TEXT BLOCK:
Table 1 Primers used for qRT-PCR.

Actinomycin D Assay

Huh7 and SMMC-7721 cells were treated with 2 μg/mL actinomycin D (Amyjet, Wuhan, China) for 0, 4, 8, 12, and 24 h. After the cells were harvested, the expression levels of circ_0000098 and SLC30A7 mRNA were detected by qRT-PCR to verify the stability of circ_0000098.

Cell Transfection

Empty plasmid vector (Vector), circ_0000098 overexpression plasmid (circ_0000098-OE), siRNA negative control (si-NC), siRNAs targeting circ_0000098 (si-circ_0000098#1 and si-circ_0000098#2), miRNA mimics control (miR-NC), miR-1204 mimics, miR-1204 inhibitors (miR-1204-in), negative controls (miR-in), siRNAs targeting ALX4 (si-ALX4), and its negative control (si-NC) were available from GenePharma Co., Ltd. (Shanghai, China). The cells were transfected with Lipofectamine™ 3000 (Invitrogen, Carlsbad, CA, USA). After 48 h, the transfection efficiency was detected by qRT-PCR.

Cell Proliferation Assay

Cell proliferation was detected by a cell counting kit-8(CCK-8) kit (Beyotime, Jiangsu, China). To be specific, Huh7 and SMMC-7721 cells were transferred in a 96-well plate at a density of 2×10³ cells/well. At different time points (0, 1, 2, 3, 4, and 5 d), 100 µL of serum-free medium and 10 µL of CCK-8 solution were added to each well, followed by the incubation at 37°C for 1 h. Next, a ELX-800 spectrometer microplate reader (Bio-Tek Instruments, Winooski, VT, USA) was used to measure the absorbance at the wavelength of 450 nm.

ENTRIES PROVIDED:
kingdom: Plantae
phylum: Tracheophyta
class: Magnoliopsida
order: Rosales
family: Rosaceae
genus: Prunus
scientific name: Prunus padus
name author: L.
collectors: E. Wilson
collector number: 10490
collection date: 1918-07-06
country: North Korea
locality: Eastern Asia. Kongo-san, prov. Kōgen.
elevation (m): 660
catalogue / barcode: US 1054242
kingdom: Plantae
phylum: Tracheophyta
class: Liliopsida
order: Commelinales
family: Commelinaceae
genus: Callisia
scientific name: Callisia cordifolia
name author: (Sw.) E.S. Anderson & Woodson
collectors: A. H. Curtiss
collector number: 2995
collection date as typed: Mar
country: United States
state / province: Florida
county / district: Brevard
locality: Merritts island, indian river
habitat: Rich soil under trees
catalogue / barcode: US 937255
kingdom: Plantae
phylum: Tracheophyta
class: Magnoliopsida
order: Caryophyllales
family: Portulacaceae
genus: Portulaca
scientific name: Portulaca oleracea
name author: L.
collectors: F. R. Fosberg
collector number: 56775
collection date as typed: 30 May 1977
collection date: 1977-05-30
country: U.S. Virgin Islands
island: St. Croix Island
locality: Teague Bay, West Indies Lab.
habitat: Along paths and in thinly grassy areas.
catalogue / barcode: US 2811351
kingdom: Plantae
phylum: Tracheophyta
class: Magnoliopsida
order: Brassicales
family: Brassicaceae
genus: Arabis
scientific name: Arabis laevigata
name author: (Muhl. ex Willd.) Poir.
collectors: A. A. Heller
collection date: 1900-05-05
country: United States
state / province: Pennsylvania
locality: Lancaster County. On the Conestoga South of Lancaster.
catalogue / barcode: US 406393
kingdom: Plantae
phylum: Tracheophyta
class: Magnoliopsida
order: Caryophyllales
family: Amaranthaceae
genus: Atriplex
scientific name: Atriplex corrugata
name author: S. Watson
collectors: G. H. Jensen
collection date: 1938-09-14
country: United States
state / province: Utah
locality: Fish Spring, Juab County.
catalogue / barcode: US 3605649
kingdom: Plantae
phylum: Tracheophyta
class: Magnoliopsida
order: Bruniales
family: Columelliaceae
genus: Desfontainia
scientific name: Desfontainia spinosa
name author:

EXERCISES TO COMPLETE:
a) In the methods text, write out the passage from "Huh7 and SMMC-7721 cells were treated" to "detected by qRT-PCR.".
b) According to the methods text, at what wavelength was absorbance measured in the cell proliferation assay?

SOLUTIONS TO EACH TASK:
a)
Huh7 and SMMC-7721 cells were treated with 2 μg/mL actinomycin D (Amyjet, Wuhan, China) for 0, 4, 8, 12, and 24 h. After the cells were harvested, the expression levels of circ_0000098 and SLC30A7 mRNA were detected by qRT-PCR to verify the stability of circ_0000098.

Cell Transfection

Empty plasmid vector (Vector), circ_0000098 overexpression plasmid (circ_0000098-OE), siRNA negative control (si-NC), siRNAs targeting circ_0000098 (si-circ_0000098#1 and si-circ_0000098#2), miRNA mimics control (miR-NC), miR-1204 mimics, miR-1204 inhibitors (miR-1204-in), negative controls (miR-in), siRNAs targeting ALX4 (si-ALX4), and its negative control (si-NC) were available from GenePharma Co., Ltd. (Shanghai, China). The cells were transfected with Lipofectamine™ 3000 (Invitrogen, Carlsbad, CA, USA). After 48 h, the transfection efficiency was detected by qRT-PCR.

b) 450 nm